Lee Hazlewood Lives On Through His Music
Even though Lee Hazlewood passed away in 2007, his music still lives on. Recently rereleased on CD is Archive Series, which features three of his albums that were produced between 1966 and 1968—The Very Special World of Lee Hazlewood, Lee Hazlewoodism and Something Special. These 36 tracks show off Hazlewood’s unique talent for songwriting.
Hazlewood has a knack for storytelling, as he seems to go back and forth between singing and telling a story throughout many of the songs on the three albums. In “Bugles in the Afternoon,” Hazlewood tells a story of a corporal that loves a woman named Polly. “Mannford, Oklahoma,” is another track where Hazlewood tells a story—this time about his hometown and what happens there.
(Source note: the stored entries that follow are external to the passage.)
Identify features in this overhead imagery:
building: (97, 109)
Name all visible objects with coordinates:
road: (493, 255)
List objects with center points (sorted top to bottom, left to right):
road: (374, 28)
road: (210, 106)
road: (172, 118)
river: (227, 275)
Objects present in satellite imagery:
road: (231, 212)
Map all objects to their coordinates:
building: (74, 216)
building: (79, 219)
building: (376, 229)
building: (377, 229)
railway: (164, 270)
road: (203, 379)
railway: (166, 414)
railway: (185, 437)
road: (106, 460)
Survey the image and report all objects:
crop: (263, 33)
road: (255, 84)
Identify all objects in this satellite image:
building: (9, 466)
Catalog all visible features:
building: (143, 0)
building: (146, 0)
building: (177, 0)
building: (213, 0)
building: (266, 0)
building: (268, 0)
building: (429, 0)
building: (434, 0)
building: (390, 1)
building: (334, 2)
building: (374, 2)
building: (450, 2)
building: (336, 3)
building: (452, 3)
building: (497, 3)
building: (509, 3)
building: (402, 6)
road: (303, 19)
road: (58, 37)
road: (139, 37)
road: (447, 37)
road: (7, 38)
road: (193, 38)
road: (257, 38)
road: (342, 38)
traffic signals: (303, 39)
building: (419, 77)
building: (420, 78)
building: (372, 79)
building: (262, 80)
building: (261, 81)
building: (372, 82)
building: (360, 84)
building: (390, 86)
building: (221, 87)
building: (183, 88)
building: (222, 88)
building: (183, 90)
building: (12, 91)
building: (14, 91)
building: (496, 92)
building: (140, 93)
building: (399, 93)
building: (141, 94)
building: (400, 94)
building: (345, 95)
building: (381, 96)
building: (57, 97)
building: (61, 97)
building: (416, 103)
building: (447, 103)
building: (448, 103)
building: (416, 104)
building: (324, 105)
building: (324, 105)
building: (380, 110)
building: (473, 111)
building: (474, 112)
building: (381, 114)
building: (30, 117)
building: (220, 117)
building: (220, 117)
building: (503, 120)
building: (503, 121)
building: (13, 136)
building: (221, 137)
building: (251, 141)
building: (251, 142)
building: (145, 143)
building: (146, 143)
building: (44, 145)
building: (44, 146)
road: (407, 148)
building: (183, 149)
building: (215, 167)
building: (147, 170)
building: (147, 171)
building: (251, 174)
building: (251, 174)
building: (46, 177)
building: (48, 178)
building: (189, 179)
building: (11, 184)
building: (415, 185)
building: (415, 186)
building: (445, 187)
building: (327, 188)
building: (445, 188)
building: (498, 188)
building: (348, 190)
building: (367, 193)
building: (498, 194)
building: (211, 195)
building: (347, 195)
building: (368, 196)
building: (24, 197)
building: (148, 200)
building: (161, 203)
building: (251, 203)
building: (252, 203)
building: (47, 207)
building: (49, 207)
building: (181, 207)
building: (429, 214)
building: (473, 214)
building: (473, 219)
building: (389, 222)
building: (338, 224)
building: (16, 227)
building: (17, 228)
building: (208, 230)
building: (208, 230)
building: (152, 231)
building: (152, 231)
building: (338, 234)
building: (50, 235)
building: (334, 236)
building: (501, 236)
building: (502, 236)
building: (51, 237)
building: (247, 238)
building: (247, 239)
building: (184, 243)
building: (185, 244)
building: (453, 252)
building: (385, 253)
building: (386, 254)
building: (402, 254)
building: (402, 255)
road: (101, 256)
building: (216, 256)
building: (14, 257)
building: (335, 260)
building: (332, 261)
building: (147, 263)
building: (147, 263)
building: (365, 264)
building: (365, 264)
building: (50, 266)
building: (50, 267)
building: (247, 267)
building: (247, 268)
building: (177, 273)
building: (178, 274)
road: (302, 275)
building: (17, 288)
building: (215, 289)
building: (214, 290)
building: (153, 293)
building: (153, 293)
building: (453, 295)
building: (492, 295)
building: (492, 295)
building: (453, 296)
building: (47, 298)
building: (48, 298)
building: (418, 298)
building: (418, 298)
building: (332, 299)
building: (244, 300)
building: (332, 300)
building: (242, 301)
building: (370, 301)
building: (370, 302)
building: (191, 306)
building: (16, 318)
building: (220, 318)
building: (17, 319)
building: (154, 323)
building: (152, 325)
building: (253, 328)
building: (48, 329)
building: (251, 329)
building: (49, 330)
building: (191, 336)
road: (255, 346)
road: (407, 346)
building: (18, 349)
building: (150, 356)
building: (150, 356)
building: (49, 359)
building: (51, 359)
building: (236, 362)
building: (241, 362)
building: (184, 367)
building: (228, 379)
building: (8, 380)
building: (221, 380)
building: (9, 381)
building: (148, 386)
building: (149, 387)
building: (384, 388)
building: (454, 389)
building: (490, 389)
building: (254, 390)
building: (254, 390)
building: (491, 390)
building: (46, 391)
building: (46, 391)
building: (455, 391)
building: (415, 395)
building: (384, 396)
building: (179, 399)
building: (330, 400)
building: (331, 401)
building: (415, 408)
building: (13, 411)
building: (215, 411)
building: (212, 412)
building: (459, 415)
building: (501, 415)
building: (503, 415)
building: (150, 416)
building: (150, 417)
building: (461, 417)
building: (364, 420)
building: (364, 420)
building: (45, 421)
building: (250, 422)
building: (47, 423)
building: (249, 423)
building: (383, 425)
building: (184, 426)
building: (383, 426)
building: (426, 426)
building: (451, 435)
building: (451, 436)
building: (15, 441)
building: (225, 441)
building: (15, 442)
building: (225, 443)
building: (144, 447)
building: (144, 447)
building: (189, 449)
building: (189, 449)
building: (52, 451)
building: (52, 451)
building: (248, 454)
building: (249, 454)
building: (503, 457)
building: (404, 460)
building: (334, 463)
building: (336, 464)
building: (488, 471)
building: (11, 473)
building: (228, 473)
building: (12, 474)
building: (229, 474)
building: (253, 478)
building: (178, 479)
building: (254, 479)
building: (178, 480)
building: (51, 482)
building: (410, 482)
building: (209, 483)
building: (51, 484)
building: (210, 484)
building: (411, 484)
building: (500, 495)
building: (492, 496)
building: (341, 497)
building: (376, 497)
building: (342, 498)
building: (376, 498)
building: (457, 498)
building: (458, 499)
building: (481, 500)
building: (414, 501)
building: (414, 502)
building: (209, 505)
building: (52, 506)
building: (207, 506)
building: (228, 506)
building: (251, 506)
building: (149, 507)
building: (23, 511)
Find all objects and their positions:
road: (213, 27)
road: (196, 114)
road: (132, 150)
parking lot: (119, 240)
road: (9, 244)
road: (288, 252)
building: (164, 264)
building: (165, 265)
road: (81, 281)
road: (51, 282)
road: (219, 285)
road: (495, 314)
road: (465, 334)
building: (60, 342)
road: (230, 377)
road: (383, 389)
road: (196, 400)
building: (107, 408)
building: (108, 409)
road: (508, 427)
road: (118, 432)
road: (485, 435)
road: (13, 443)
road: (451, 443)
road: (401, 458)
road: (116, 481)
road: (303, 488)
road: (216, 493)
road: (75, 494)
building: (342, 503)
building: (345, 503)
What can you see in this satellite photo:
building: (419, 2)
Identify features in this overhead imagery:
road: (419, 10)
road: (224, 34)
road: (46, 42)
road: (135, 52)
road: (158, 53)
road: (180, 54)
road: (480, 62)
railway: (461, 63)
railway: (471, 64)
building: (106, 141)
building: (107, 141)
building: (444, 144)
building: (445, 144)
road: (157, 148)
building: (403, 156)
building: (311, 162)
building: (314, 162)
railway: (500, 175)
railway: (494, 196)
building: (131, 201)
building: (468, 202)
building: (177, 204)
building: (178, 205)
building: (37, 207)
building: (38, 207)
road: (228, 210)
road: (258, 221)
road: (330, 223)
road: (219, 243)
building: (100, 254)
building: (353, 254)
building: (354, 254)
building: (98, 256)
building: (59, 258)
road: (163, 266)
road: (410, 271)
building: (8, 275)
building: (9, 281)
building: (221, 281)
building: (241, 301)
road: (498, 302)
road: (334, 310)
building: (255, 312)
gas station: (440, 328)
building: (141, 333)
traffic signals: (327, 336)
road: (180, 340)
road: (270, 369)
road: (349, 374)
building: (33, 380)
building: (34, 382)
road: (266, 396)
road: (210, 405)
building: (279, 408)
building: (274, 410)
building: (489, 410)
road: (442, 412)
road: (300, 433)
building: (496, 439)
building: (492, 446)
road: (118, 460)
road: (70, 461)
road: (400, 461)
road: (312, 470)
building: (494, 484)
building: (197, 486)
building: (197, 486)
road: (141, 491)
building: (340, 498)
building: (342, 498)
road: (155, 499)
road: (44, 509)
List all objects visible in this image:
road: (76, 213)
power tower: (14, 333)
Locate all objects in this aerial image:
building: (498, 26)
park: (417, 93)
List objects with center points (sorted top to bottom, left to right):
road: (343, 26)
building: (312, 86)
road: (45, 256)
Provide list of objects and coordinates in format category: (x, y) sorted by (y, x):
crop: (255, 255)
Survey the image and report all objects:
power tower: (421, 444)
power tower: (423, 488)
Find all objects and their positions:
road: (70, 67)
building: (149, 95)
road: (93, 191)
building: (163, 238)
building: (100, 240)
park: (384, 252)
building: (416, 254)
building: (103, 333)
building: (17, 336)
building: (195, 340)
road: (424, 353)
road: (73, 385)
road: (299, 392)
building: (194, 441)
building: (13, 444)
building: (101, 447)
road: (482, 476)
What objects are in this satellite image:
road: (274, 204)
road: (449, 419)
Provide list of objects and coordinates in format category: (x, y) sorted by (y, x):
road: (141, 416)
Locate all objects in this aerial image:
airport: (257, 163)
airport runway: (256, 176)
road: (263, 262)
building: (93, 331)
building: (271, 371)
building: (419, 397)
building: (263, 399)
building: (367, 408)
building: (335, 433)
Hazlewood was signed after having success as a songwriter for Nancy Sinatra, writing one of her most famous hits, “These Boots Are Made For Walkin’,” which was also released by him on Archive Series. This recent release also has other songs with a similar western country feel, including “This Town,” “José,” “The Lone Ranger Ain’t My Friend Anymore,” and “Mannford, Oklahoma.”
Hazlewood also has many songs about love and relationships. “Your Sweet Love” may not have many lyrics, but it is a sentimental and hopeful song about one person’s love getting Hazlewood through everything. Another song with minimal lyrics is “Hands,” which is about being lonely until being touched by another’s hand. He also sings of being foolish with love in the song, “When a Fool Loves a Fool.” He sings “I cry and cry and cry / You just walk away / You lie and lie and lie / and I come back to stay / I never thought you’d be so cruel / Lemme tell you that happens when a fool loves a fool.”
With 36 songs as credentials, it is clear that Hazlewood’s talent lies in songwriting.